René Bail,
cinéaste de l’ombre, a profondément
marqué ses contemporains (Claude Jutra, Gilles Groulx,
Gilles Carle, Guy L. Côté, Michel Brault,
André Pâquet, Jean Pierre Lefebvre, Jacques Leduc,
Robert Daudelin, etc.). C’est avec des moyens très
limités que, dans les années cinquante, le jeune
cinéaste réalise des expériences qui
s’avèrent les premiers balbutiements de ce qui
s’affirmera ultimement comme la tradition du
cinéma direct au Québec.
Puisque l’enseignement cinématographique est
inexistant à l’époque, René
Bail, avec passion et discipline, entreprend très
tôt sa formation de façon autodidacte.
C’est en visionnant les films hollywoodiens des
années quarante et cinquante à
répétition, trois jours par semaine, entre 13
heures et 23 heures, que le cinéaste en herbe arrive
à mémoriser toutes les répliques des
films mais, également, tout le découpage
technique et le montage. Les films américains, qui occupent
presqu’en totalité les salles du marché
« canadien-français », contribuent donc
largement au développement de l’imaginaire du
cinéaste ainsi qu’au développement de
son langage cinématographique.
Ainsi, durant les années cinquante, René
scénarise, réalise, monte, sonorise, produit,
filme et développe lui-même une dizaine de films.

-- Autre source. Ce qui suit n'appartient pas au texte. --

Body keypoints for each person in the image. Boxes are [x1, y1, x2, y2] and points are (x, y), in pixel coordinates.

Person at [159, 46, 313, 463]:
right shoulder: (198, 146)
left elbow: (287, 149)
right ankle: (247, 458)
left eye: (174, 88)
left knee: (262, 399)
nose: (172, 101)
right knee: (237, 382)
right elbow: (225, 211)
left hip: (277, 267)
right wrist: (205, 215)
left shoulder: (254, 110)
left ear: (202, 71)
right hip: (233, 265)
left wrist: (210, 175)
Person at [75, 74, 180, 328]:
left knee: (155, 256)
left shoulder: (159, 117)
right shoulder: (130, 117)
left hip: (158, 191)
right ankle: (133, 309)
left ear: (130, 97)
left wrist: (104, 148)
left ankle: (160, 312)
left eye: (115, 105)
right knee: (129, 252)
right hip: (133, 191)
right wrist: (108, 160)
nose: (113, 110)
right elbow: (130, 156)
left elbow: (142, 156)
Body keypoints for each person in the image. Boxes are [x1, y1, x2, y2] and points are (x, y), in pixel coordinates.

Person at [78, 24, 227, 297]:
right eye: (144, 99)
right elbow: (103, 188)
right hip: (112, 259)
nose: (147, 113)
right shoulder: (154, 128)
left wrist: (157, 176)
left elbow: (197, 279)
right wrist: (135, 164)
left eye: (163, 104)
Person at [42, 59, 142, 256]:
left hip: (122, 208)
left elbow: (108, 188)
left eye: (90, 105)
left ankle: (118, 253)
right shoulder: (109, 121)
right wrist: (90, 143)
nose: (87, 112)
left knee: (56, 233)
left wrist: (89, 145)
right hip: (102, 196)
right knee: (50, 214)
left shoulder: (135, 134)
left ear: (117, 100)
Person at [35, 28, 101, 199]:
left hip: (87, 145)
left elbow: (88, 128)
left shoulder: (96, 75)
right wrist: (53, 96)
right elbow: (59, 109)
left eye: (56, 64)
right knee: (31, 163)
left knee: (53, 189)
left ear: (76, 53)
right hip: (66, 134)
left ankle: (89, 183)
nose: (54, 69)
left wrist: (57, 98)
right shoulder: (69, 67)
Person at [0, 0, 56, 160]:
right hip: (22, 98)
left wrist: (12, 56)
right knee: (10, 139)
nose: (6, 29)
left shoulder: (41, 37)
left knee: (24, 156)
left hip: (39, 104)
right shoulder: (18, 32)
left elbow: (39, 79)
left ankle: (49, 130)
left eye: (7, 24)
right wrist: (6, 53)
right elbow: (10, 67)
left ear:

Il dirige, par ailleurs, des acteurs non professionnels de
façon novatrice et, par son approche avant-gardiste du
tournage, qui se rapproche du cinéma direct encore
à naître, il suscite l’admiration de
cinéastes importants tels Jutra, Carle, Labrecque, Lefebvre,
etc. Par leur liberté de ton, les scénarios du
jeune cinéaste se révèlent
dérangeants, ce qui ne manque pas de plaire à
l’élite cinématographique de
l’époque.
Avec le succès inattendu des Désœuvrés
(1959), un film qui, selon lui, n’est pas terminé,
René Bail accomplit son entrée dans
l’histoire du cinéma
québécois.
Malgré le succès notable qu’il obtient
avec ce film, le cinéaste décide de prendre un
peu de recul pour se consacrer à la moto, une passion
nouvelle qui aura tôt fait de l’accaparer tout
entier. Durant cette période, qui
s’échelonne sur douze ans, René
n’abandonne toutefois pas complètement sa
première passion. Il termine un long métrage
expérimental, Chantier,
entamé en 1956. Il est également
engagé par Gilles Carle comme monteur sur quelques
publicités et films. Enfin, il se consacre à
l’écriture d’un immense
scénario (plus de 1600 pages) en trois volets (KLG 80) et
d’un manifeste (Manifeste
pour un cinéma libre).
Puis, en 1972, distrait par une publicité d’un
type nouveau sur l’autoroute, le cinéaste subit un
tragique accident qui lui laissera de graves séquelles.
Brûlé au troisième degré sur
plus de 65% du corps, il prend plus d’un an et demi
à se remettre sur pied.
Pendant sa convalescence, René rêve de terminer Les
Désœuvrés qui, dans sa
version actuelle, ne correspond pas à
l’œuvre parfaitement
réfléchie qu’il avait
couchée sur papier. Pour de multiples raisons le projet
s’avère toutefois impossible. Entre autres,
René ne retrouve plus les éléments
originaux du mix final. Mais en 2003, coup de
théâtre, la Cinémathèque
québécoise retrouve les bandes sonores originales
et, à 71 ans, le cinéaste peut enfin aller au
bout de son idée. Les
désœuvrés sera donc
terminé selon les intentions de son auteur.